Forgiving yourself allows you to go forward in love, more aware, achieving your highest and best, continuing on your path to a better life, your best life, and make the world a better place.

God bless you. You are forgiven.

The Law of Unintended Consequences

Expanding on Newton’s Third Law of Motion, “For every action, there is an equal and opposite reaction,” Robert K.Merton, suggests that in sociological situations there exists the Law of Unintended Consequences. The Law of Unintended Consequences proposes that even with the best of intentions, things can happen which were totally unexpected.

The resulting consequences may take any of three basic forms, which are: Good, or Bad (or potentially really bad). Bad unintended consequences seem to dominate the idea, which is akin to Murphy’s Law.

It is good to be mindful about the potential ripple effect either anticipated or not, but don’t let worrying about the details get you lost in the paralysis of analysis. Here are a few examples of the law of unintended consequences in action, both good and bad.

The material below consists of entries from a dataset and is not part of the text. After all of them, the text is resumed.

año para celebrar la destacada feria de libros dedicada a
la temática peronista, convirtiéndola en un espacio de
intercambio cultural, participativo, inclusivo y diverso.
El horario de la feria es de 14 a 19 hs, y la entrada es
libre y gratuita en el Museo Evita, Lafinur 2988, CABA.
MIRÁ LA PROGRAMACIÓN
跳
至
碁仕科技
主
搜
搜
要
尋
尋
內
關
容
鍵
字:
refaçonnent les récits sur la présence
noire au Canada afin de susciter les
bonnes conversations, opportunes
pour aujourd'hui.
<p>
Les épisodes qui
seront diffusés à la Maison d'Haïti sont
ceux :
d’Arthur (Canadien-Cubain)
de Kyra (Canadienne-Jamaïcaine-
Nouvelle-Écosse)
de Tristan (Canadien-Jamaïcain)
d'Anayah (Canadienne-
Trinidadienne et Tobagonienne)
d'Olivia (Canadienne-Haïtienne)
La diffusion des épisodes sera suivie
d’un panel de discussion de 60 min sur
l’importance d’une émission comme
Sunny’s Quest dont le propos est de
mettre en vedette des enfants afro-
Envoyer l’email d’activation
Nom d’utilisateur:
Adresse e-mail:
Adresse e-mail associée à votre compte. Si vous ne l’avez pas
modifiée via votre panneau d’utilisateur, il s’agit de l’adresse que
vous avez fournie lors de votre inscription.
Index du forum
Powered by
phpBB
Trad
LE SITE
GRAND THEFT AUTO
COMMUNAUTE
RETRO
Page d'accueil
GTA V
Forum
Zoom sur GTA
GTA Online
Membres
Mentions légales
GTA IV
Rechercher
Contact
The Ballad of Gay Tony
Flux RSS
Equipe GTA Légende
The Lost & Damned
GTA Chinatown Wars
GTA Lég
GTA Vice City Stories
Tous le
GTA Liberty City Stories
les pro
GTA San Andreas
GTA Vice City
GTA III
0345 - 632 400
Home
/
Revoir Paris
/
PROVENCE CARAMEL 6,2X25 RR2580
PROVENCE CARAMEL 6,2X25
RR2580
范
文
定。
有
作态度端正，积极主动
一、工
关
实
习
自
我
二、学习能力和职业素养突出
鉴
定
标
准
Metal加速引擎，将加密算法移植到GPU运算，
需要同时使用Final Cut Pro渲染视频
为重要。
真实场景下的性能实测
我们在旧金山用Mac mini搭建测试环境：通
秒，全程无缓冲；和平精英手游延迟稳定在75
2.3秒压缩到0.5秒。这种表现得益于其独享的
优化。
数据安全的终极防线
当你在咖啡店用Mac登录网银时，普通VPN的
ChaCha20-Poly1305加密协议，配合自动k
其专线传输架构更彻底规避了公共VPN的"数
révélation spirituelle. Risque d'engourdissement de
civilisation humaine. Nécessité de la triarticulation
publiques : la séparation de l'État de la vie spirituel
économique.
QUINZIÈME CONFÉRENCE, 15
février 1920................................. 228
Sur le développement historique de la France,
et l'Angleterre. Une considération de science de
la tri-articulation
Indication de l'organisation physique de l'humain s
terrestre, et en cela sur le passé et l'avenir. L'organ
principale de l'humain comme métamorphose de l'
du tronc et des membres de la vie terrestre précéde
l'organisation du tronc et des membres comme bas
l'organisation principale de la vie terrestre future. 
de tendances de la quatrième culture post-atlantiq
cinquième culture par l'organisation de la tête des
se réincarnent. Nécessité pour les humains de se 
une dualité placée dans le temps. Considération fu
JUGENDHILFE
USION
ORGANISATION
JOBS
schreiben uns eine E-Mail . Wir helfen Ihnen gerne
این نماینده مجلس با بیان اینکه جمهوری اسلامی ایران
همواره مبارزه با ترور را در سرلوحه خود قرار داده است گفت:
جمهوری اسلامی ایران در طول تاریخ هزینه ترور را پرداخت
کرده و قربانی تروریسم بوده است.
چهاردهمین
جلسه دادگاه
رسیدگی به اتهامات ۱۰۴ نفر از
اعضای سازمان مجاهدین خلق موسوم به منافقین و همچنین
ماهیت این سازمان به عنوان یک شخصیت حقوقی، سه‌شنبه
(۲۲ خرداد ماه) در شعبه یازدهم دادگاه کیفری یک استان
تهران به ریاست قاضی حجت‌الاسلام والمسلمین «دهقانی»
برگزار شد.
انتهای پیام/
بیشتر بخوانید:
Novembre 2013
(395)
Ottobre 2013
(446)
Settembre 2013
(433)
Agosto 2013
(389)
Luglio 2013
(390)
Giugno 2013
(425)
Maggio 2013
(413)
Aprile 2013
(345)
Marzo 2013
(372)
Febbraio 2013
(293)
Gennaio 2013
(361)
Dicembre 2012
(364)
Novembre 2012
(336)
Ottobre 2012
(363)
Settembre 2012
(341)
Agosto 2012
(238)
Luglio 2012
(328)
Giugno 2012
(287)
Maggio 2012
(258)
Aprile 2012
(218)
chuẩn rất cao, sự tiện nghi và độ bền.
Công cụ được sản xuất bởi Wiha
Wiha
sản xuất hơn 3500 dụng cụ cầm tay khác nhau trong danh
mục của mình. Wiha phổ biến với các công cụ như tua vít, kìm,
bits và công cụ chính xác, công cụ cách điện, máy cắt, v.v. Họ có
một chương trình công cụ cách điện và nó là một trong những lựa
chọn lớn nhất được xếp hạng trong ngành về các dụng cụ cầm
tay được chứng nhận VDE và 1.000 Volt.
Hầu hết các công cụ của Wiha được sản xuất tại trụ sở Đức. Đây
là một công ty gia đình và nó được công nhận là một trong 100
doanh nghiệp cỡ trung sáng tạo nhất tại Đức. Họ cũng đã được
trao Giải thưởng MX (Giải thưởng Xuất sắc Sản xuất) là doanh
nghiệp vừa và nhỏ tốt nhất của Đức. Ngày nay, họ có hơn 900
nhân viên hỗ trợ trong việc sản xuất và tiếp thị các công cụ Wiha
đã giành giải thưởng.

Good Unintended Consequences

If you’re going to have unintended consequences, good ones are the preference, if you could choose. This is when your intentions are to have a particular good outcome from your effort or action, yet you are able to experience wildly greater unexpected goodness from your taking action than you could have ever expected.

Stories of good unintended consequence include buying a $5 painting to cheer up your sick friend with no expectation that the painting would be a $5 Million-dollar piece of art. Or with the best intentions, you develop a wallpaper cleaning product which is never embraced and as your company is about to topple, you find out that what you’ve really invented was one of the most famous kids’ playtime product, “Play Doh.”

Maybe you and your girlfriend decide to open a little shop to cater to your vegetarian friends in your hometown making it convenient to find healthy food, only to unexpectedly grow into “Whole Foods,” igniting a healthy food movement.

Bad Unintended Consequences

Bad unintended consequences refers to some ancillary unfortunate implications that result from your well-intended action.

In America, we wash our eggs to clean any possible infection off of them. This also scrubs a protective layer off of them, which makes it easier for eggs to get infected.

In the kitchen introduction of the microwave all but eliminated familial dining together as each family member now is more likely to fend for themselves using the microwave,

Making texting illegal while driving to cut down on accidents resulted in increased accidents because persistent texters who were previously texting in plain view were hiding their phones while texting a much more dangerous approach to texting while driving.

The Regans are famous for promoting drugs and music with illicit lyrics with their “Just Say No to Drugs,” and censorship of nasty music by making easier to identify the music by requiring “Parental Advisory” labels to the music media.
Side airbags were designed to save more live but ended up endangering the lives of children, who were fatally injured by the deploying airbags.

The “three strikes” law which imprisons third-time felony offenders with 25-year-to-life in prison, resulted in more law enforcement deaths resulting from offenders attempting to avoid the higher penalty.

The US government’s funding and CIA involvement in backing the Afghan Mujahideen in an effort to slow Soviet expansion led to the rise of the Taliban and Al Qaeda.